Collected data:
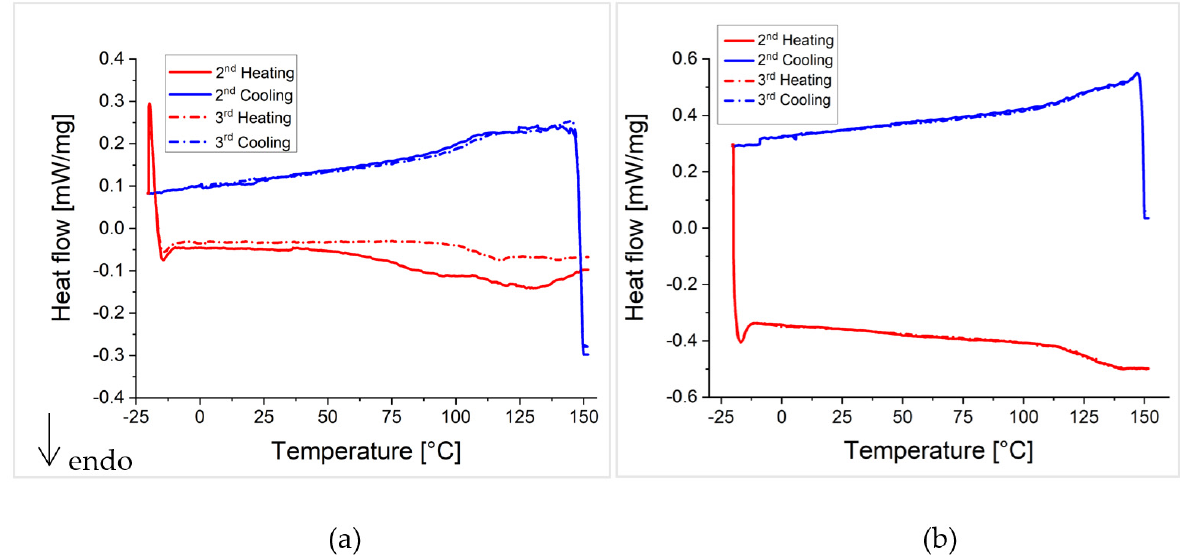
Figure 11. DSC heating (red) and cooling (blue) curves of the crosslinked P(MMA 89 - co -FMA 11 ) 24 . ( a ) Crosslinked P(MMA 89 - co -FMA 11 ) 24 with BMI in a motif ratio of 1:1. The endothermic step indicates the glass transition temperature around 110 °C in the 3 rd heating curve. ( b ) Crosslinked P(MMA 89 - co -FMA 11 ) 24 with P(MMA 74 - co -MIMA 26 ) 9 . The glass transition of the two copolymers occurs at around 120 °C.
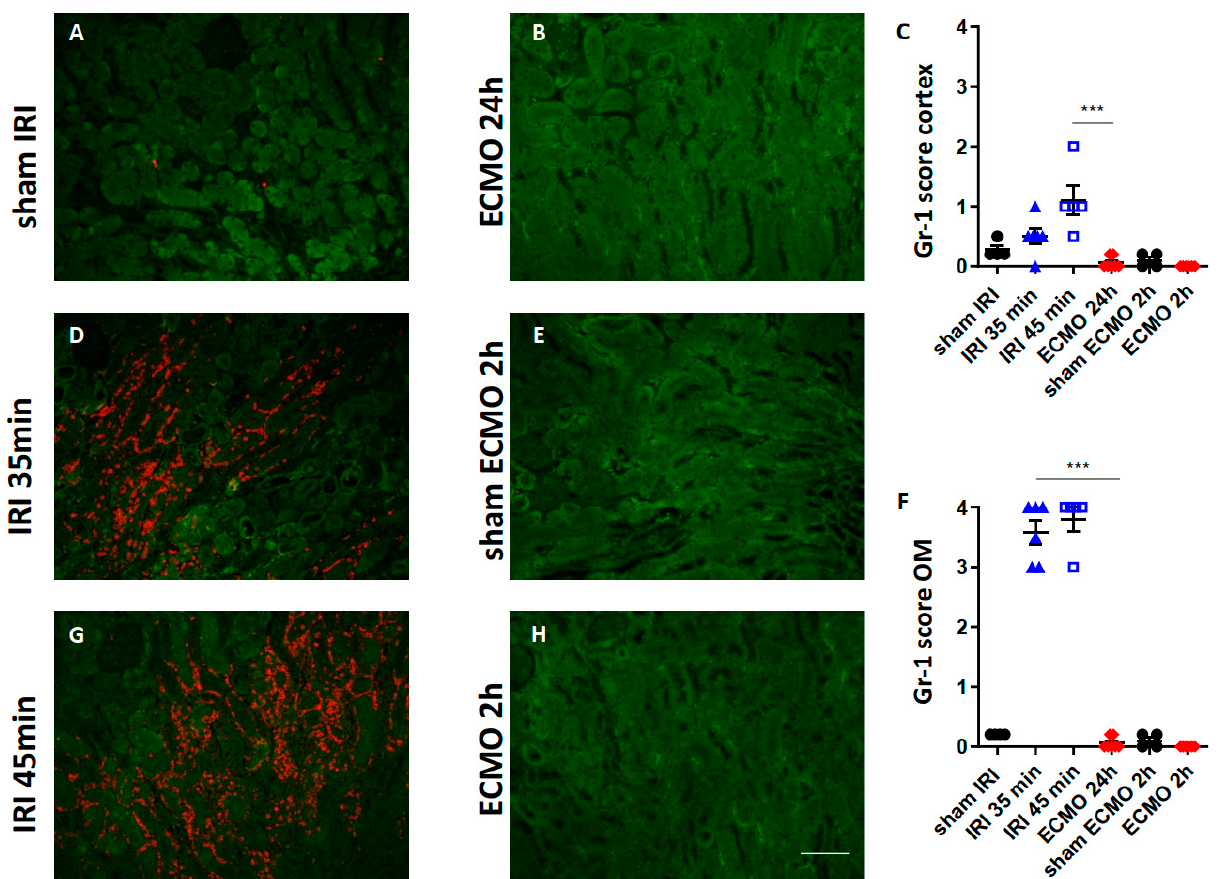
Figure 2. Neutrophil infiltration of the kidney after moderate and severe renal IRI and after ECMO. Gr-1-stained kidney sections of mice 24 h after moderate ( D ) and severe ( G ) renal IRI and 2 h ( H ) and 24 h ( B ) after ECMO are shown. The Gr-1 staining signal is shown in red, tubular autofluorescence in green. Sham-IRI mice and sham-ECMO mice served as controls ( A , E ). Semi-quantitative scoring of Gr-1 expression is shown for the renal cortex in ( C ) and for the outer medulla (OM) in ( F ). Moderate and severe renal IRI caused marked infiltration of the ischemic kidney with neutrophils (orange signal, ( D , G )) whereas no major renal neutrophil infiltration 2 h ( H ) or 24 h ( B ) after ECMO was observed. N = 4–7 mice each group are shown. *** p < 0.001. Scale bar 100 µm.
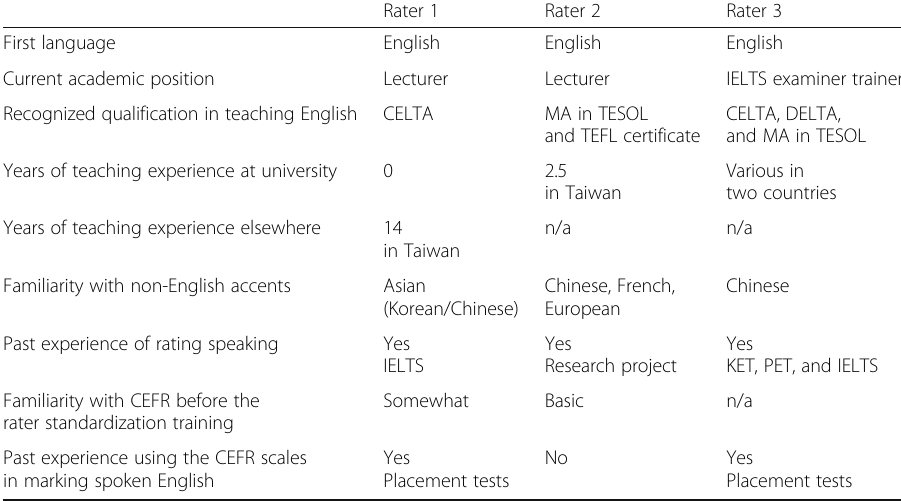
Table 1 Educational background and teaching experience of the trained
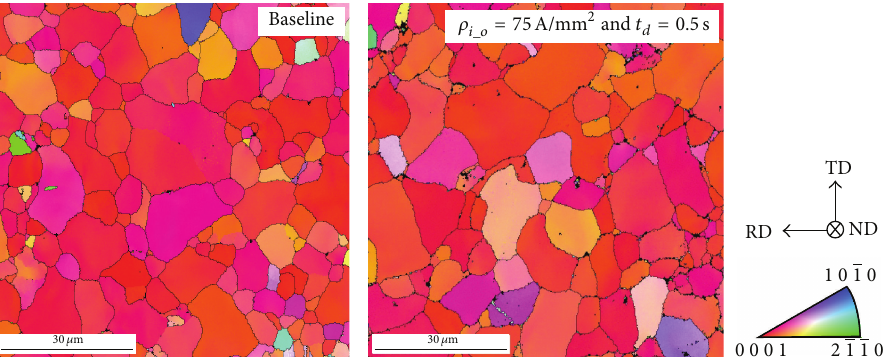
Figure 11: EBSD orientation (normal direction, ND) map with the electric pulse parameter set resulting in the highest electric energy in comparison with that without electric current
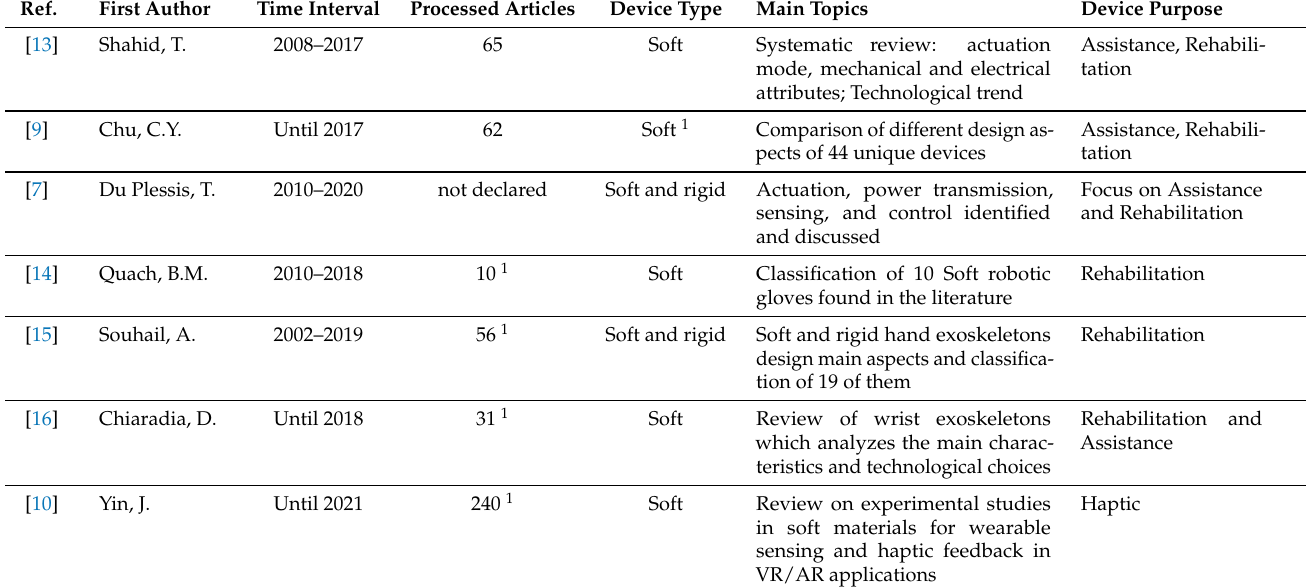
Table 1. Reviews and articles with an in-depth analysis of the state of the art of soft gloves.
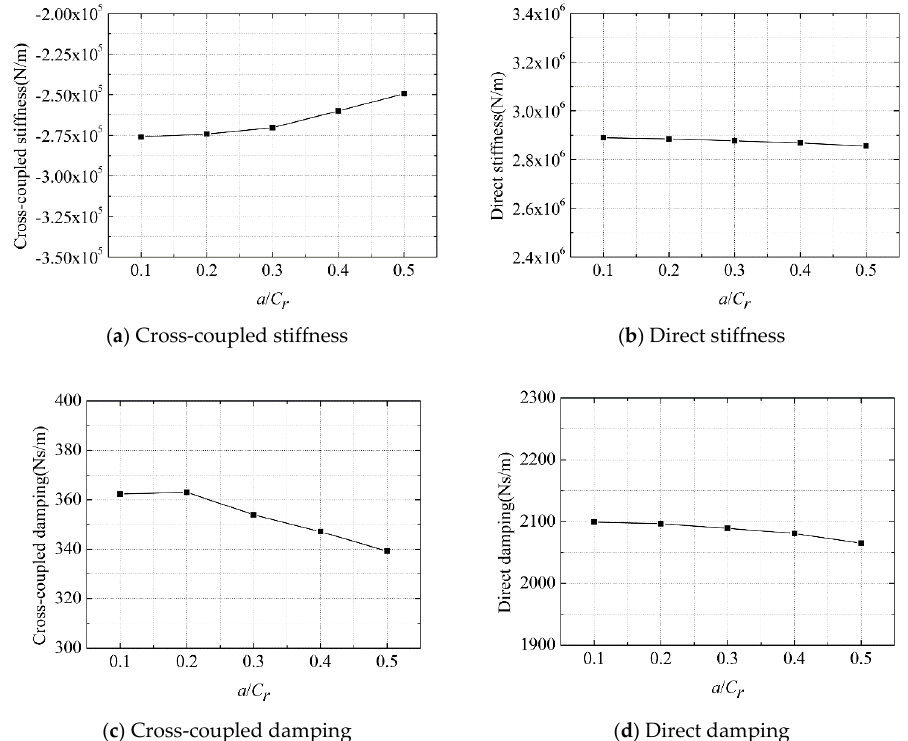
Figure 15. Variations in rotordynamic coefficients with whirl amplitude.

- What to work on
Leave nothing out but the pictures when transcribing the records.

- Written answer
Figure 11. DSC heating (red) and cooling (blue) curves of the crosslinked P(MMA 89 - co -FMA 11 ) 24 . ( a ) Crosslinked P(MMA 89 - co -FMA 11 ) 24 with BMI in a motif ratio of 1:1. The endothermic step indicates the glass transition temperature around 110 °C in the 3 rd heating curve. ( b ) Crosslinked P(MMA 89 - co -FMA 11 ) 24 with P(MMA 74 - co -MIMA 26 ) 9 . The glass transition of the two copolymers occurs at around 120 °C.
Figure 2. Neutrophil infiltration of the kidney after moderate and severe renal IRI and after ECMO. Gr-1-stained kidney sections of mice 24 h after moderate ( D ) and severe ( G ) renal IRI and 2 h ( H ) and 24 h ( B ) after ECMO are shown. The Gr-1 staining signal is shown in red, tubular autofluorescence in green. Sham-IRI mice and sham-ECMO mice served as controls ( A , E ). Semi-quantitative scoring of Gr-1 expression is shown for the renal cortex in ( C ) and for the outer medulla (OM) in ( F ). Moderate and severe renal IRI caused marked infiltration of the ischemic kidney with neutrophils (orange signal, ( D , G )) whereas no major renal neutrophil infiltration 2 h ( H ) or 24 h ( B ) after ECMO was observed. N = 4–7 mice each group are shown. *** p < 0.001. Scale bar 100 µm.
Table 1 Educational background and teaching experience of the trained
Figure 11: EBSD orientation (normal direction, ND) map with the electric pulse parameter set resulting in the highest electric energy in comparison with that without electric current
Table 1. Reviews and articles with an in-depth analysis of the state of the art of soft gloves.
Figure 15. Variations in rotordynamic coefficients with whirl amplitude.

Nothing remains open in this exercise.